«Я всегда говорю туристам, что солнце сверкает в воде как алмазы. Они соглашаются, может, в угоду мне».
«Моя мать умела гранить алмазы», — неожиданно вырвалось у меня. Я сказала, и сама испугалась своих слов, хотя и непонятно, почему. Разве это тайна, тем более для Козимино? И все же мне стало страшно, словно я выболтала то, о чем надо было молчать. Я вообще не любила говорить о матери. С отцом мы тоже уже давно избегали этой темы, и вовсе не потому, что так договорились. Мы безотчетно уберегали друг друга от неосторожных высказываний: нас могли неправильно понять. Ведь окружающие были уверены, что мама сбежала неизвестно с кем, с каким-то иностранцем, появившимся в Нордвике незадолго до ее исчезновения. Нас эти сплетни больно ранили. Она умерла, исчезла в море. Мы ни с кем не говорили о ней, и нас никто не спрашивал. Ни соседи, ни жители нашего квартала. Когда я уехала, у меня пропал страх, что кто-то спросит меня о ней. Я могла держать свои мысли при себе и воображать все, что угодно. А здесь, в Отранто, где знаки ее судьбы проступали все ярче и ярче, у меня вдруг вырвалась эта фраза.
«Наверное, это очень трудное занятие», — ответил Козимино. Я поняла, что выдала свой испуг, и разговор нельзя ни в коем случае прерывать. «Ваша мать и вправду умеет гранить бриллианты?», — прибавил он, смущая меня тем, что все время перескакивал с вы на ты. «Да, но больше она этим не занимается». «Ваша мама живет в Голландии, правда? И там тоже есть море?».
«У нас моря нет».
Я сама не знала, что говорю. Мой ответ был ложью, но иначе ответить я не могла. Я разглядывала переливы воды и морщинистое, сухое, загорелое лицо Козимино. Этот человек едва умел читать и писать, не разумел латыни и, может быть, ни разу не видел ни одной книги. Но было в нем что-то особенное, и не только в нем, но и во всех здешних людях. Мудрость, сформированная своими, недоступными мне путями. То же ощущение не покидало меня, когда я смотрела на мозаику и понимала, что она адресована к униженным, которые знают гораздо больше, чем можно подумать. В тех краях, где я родилась и выросла, были ученые и были люди необразованные, не обладавшие знанием об окружающем мире. Здесь все было не так, здесь была удачливая середина между этими крайностями. Совсем, как мозаика: с грубо нарисованными фигурами, без мастерства и изящества мозаик Равенны, но какая мощь, какая великолепная игра отражений и ассоциаций! Глядя на этих людей и мысленно перебирая все мои встречи в Отранто, я должна сказать, что падре Панталеоне знал, что делал, создавая такую мозаику именно в этом городе. «Синьора, вы знаете, какие отличные морские ежи ловятся в Палашиа? Их еще зовут протоиерейскими, не знаю почему».

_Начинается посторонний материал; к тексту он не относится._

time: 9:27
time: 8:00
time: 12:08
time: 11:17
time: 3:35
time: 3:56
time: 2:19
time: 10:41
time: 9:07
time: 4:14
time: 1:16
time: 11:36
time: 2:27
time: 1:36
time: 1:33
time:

Отранто — место, где нет ответов даже на простые вопросы. Обыкновенные морские ежи здесь теряются в нагромождениях обозначений, в которых никто не может разобраться. Козимино указывает мне на маленький остров в южном направлении. Я пока не понимаю его размеров: может быть, это просто скала. На острове угадывается какое-то строение, а над ним кружит множество птиц. Я оборачиваюсь к Козимино, но он не смотрит на меня, пытаясь, не выпуская руля, наладить тент. Интересно, где мы находимся.
«Это остров Сант-Эмилиано. Вы его никогда не видели?».

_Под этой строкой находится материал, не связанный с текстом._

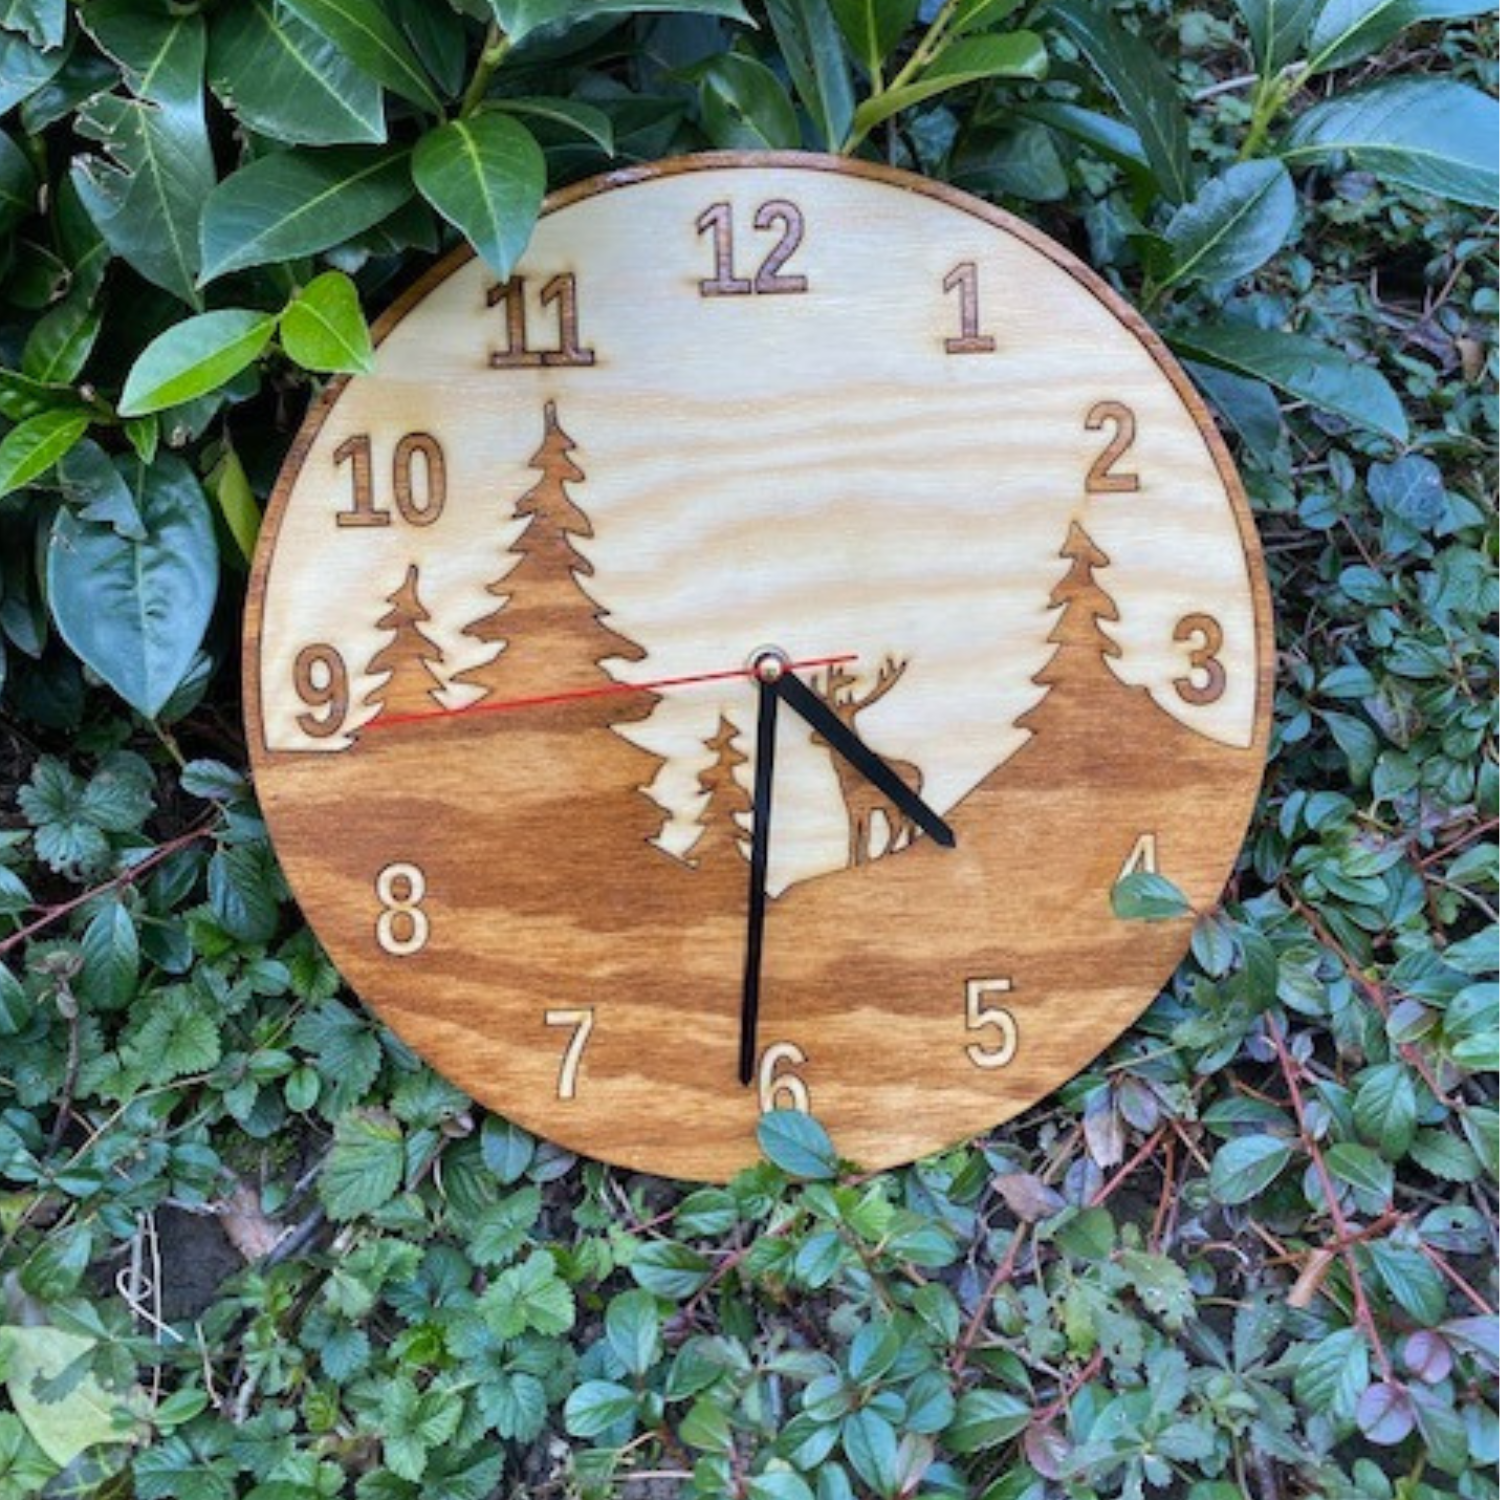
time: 4:30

Никогда. Над островом кружит несметное количество чаек, а строение, по мере продвижения лодки, обретает контуры башни. Козимино глушит мотор, и теперь хорошо слышны хриплые голоса чаек. Меня начинает знобить, как зимой. День испортился, море нахмурилось, начал дуть западный ветер, трамонтана, и нанес множество облаков. Солнце, алмазами сверкавшее на гребешках волн, почти исчезло и едва светило. На фоне жемчужно-серого горизонта порхали белые перья чаек. Наступила странная тишина, и это молчание шло от острова. Я бы ни за что на свете не согласилась на него высадиться: ни травинки, только камни да скалы.
«Эта башня пятнадцатого века, синьора. Говорят, там раньше была церковь, но ее разрушили. Они самые, турки».